■ TEKS LATIHAN ■
• • • •

SEOUL, SELASA — Pakta perdamaian perang Korea yang terjadi pada 1950-1953 bukan alat tawar-menawar yang bisa dimanfaatkan untuk melucuti nuklir Korea Utara. Kantor berita Korea Utara, KCNA, Selasa (2/10/2018), menyebutkan, pakta perdamaian yang seharusnya sudah bisa diselesaikan 50 tahun lalu itu merupakan proses paling dasar untuk menjalin hubungan baru antara Amerika Serikat dan Korea Utara.
Pakta tersebut juga berfungsi untuk mewujudkan perdamaian di Semenanjung Korea.
Pada waktu bertemu Kim di Singapura, Juni lalu, Presiden AS Donald Trump sepakat mewujudkan rezim damai dan stabil di Semenanjung Korea. Namun, Trump meminta Korut terlebih dahulu menyediakan daftar komplet terkait program persenjataannya dan melenyapkan simpanan nuklir untuk selamanya.
KCNA menyebutkan, fasilitas nuklir Yongbyon merupakan kompleks paling penting dalam program pengembangan nuklir Korut. Pengoperasian fasilitas ini telah dihentikan. ”Korut sudah mengambil langkah paling penting dalam pelaksanaan pernyataan bersama pertemuan AS-Korut. Namun, AS masih saja berusaha menekan dengan sanksi-sanksi,” sebut KCNA.
Tiga pejabat senior AS yang terlibat dalam penyusunan kebijakan Korut mengaku tidak ada perkembangan penting untuk menghentikan nuklir dan rudal Korut setelah pertemuan kedua negara di Singapura. Penghentian operasional kompleks Yongbyon memang akan memperlambat produksi material fisil, tetapi tidak mengurangi jumlah simpanan plutonium dan uranium yang sudah ada atau tempat produksi nuklir yang masih dirahasiakan Korut.

• • • •

■ DATA YANG DIBERIKAN ■
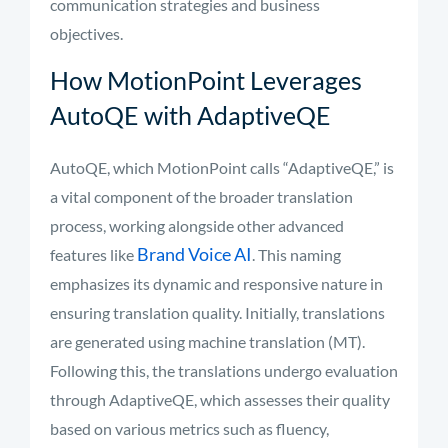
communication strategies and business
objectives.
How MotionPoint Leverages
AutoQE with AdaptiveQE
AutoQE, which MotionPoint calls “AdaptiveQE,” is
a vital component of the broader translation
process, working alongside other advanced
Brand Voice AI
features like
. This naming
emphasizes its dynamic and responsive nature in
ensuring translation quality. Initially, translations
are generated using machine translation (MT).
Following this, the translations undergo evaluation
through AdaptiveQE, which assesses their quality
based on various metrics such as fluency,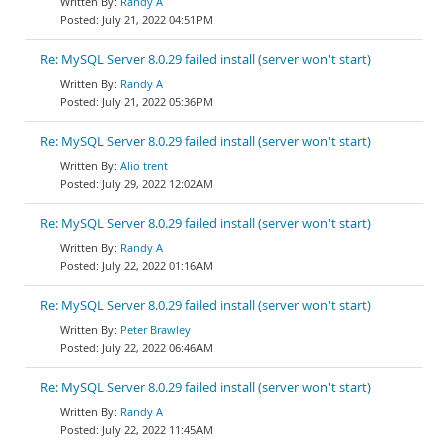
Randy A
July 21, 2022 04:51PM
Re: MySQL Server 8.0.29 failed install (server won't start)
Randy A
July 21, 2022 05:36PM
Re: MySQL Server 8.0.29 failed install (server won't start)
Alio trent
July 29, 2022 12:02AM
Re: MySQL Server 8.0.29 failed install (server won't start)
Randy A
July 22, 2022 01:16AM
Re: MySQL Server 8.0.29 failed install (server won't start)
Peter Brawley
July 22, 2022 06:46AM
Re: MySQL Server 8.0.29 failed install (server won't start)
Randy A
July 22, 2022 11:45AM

• • • •

■ PETUNJUK ■
Tolong jawab pertanyaan berikut berdasarkan teks tentang pakta perdamaian Korea.
(a) Menurut KCNA, kompleks apa yang paling penting dalam program pengembangan nuklir Korut?
(b) Apa yang diminta Trump agar Korut lakukan terlebih dahulu?
(c) Berapa pejabat senior AS yang mengaku tidak ada perkembangan penting setelah pertemuan di Singapura?

■ JAWABAN ■
(a) Fasilitas nuklir Yongbyon.
(b) Menyediakan daftar komplet terkait program persenjataannya dan melenyapkan simpanan nuklir untuk selamanya.
(c) Tiga pejabat.